PROBLEM REQUIREMENTS
Copy out every text line in the material below, word for word and in order, leaving the pictures out.

──────────────────────────────

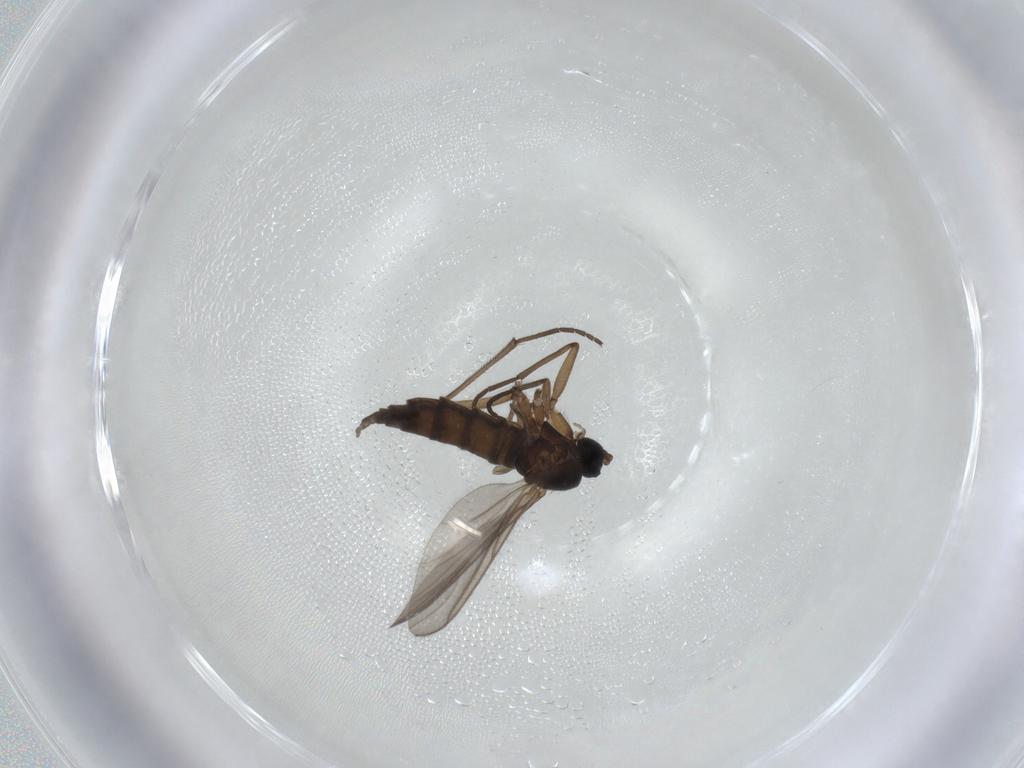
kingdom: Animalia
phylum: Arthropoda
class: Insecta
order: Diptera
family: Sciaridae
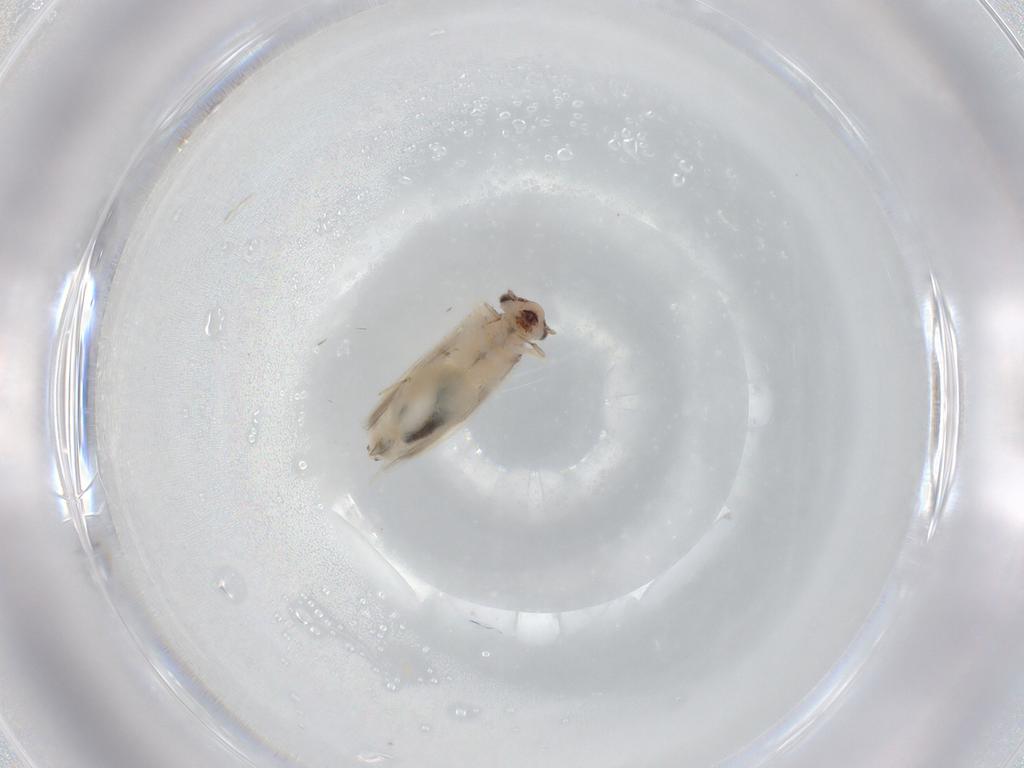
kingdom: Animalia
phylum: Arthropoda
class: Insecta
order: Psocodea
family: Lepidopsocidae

──────────────────────────────

PROBLEM SOLUTION
kingdom: Animalia
phylum: Arthropoda
class: Insecta
order: Diptera
family: Sciaridae
kingdom: Animalia
phylum: Arthropoda
class: Insecta
order: Psocodea
family: Lepidopsocidae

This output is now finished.